Avec mortem escrita por K Maschereri


Capítulo 5
Memento Mori




Este capítulo também está disponível no +Fiction: plusfiction.com/book/806815/chapter/5

Aquele dia, em especial, tinha tudo para ser um bom dia. O turno da noite tinha sido tranquilo na delegacia, com apenas pequenas ocorrências e delitos — um garoto bêbado que perdeu os documentos depois de uma noite de farra, um turista subjugado por assaltantes a caminho do hotel e um rapaz desmaiado em um beco — tudo de se esperar em uma cidade turística e mundialmente famosa como Santorini. 

As noites costumavam ser pacíficas ali. Assassinatos eram escassos, assim como roubos seguidos de morte. Para um detetive de homicídios comum, a cidade seria tediosa; mas não para Veronika Drăculești. A moça já tinha visto inúmeros empalamentos e assassinatos a sangue frio em sua juventude, o que era suficiente pelo resto de sua vida imortal, muito bem, obrigada. 

A maioria dos casos da cidade não passavam de pequenos furtos, brigas de bar e problemas entre vizinhos, e Vyka não trocaria essa tranquilidade por qualquer outra coisa no mundo.

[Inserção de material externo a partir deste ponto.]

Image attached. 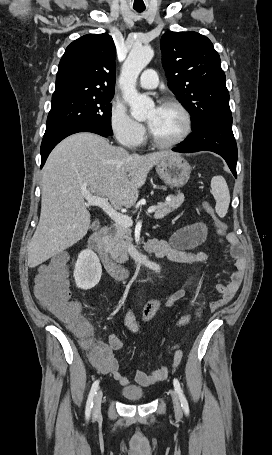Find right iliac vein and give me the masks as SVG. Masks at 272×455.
Returning <instances> with one entry per match:
<instances>
[{"mask_svg": "<svg viewBox=\"0 0 272 455\" xmlns=\"http://www.w3.org/2000/svg\"><path fill=\"white\" fill-rule=\"evenodd\" d=\"M102 396H103L102 390H99L94 399V405H93V415L94 416H96L100 413Z\"/></svg>", "mask_w": 272, "mask_h": 455, "instance_id": "right-iliac-vein-1", "label": "right iliac vein"}]
</instances>
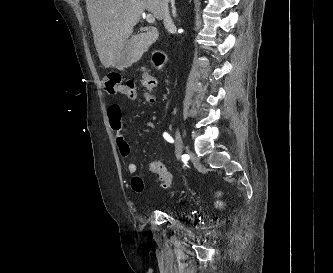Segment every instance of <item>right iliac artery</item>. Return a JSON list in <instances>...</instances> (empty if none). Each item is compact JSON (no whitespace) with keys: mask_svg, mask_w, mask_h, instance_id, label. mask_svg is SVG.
Segmentation results:
<instances>
[{"mask_svg":"<svg viewBox=\"0 0 333 273\" xmlns=\"http://www.w3.org/2000/svg\"><path fill=\"white\" fill-rule=\"evenodd\" d=\"M163 137H164L165 140H167L170 143L174 142L173 138L166 132H164Z\"/></svg>","mask_w":333,"mask_h":273,"instance_id":"obj_1","label":"right iliac artery"}]
</instances>
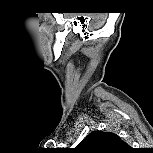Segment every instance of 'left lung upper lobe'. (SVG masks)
I'll use <instances>...</instances> for the list:
<instances>
[{
    "label": "left lung upper lobe",
    "instance_id": "left-lung-upper-lobe-1",
    "mask_svg": "<svg viewBox=\"0 0 153 153\" xmlns=\"http://www.w3.org/2000/svg\"><path fill=\"white\" fill-rule=\"evenodd\" d=\"M127 147L120 137L111 132L93 131L76 147L82 153H116Z\"/></svg>",
    "mask_w": 153,
    "mask_h": 153
}]
</instances>
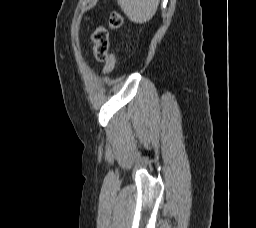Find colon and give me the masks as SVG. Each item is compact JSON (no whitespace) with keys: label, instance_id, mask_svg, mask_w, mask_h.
I'll use <instances>...</instances> for the list:
<instances>
[{"label":"colon","instance_id":"colon-1","mask_svg":"<svg viewBox=\"0 0 256 228\" xmlns=\"http://www.w3.org/2000/svg\"><path fill=\"white\" fill-rule=\"evenodd\" d=\"M123 25V17L118 12L111 13L109 17V27L113 30H118ZM93 41V55L99 62H104L103 73L105 75L111 73L117 63V57L115 54H107L109 46L108 31L99 26L92 34Z\"/></svg>","mask_w":256,"mask_h":228}]
</instances>
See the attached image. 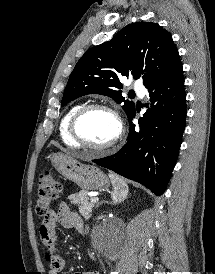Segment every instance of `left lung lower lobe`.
Segmentation results:
<instances>
[{"label":"left lung lower lobe","instance_id":"0a47b994","mask_svg":"<svg viewBox=\"0 0 215 274\" xmlns=\"http://www.w3.org/2000/svg\"><path fill=\"white\" fill-rule=\"evenodd\" d=\"M146 88L151 108L139 119V128L132 124L134 111L128 117L127 143L117 153L93 162L141 183L160 196L177 161L185 128L186 94L182 65Z\"/></svg>","mask_w":215,"mask_h":274}]
</instances>
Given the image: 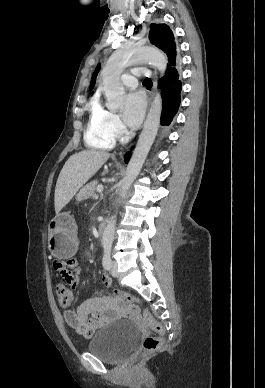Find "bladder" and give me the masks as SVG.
Instances as JSON below:
<instances>
[{
    "instance_id": "31cf9c89",
    "label": "bladder",
    "mask_w": 265,
    "mask_h": 388,
    "mask_svg": "<svg viewBox=\"0 0 265 388\" xmlns=\"http://www.w3.org/2000/svg\"><path fill=\"white\" fill-rule=\"evenodd\" d=\"M137 327L131 321H118L101 328L88 344V351L116 361L135 344Z\"/></svg>"
}]
</instances>
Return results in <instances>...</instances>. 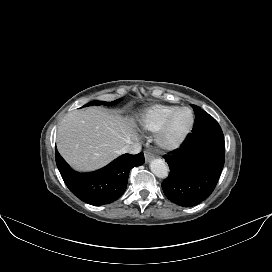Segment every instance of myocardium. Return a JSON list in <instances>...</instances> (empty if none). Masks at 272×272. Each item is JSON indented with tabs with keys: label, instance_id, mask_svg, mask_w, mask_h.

Depois de terminar seu turno mais cedo,como de costume, um rapaz que conheceu há alguns meses e com quem vinha saindo já há algumas semanas chamado Stefanos, tinha passado para convidá-la para sair, e Veronika não pensou duas vezes antes de aceitar.

Mais um motivo pra esse ser um bom dia, pensou sorrindo, enquanto andava de encontro ao rapaz que a esperava à porta do distrito. Deu-lhe um leve beijo nos lábios e deixou que a guiasse até seu carro, um chevy 1955 vermelho.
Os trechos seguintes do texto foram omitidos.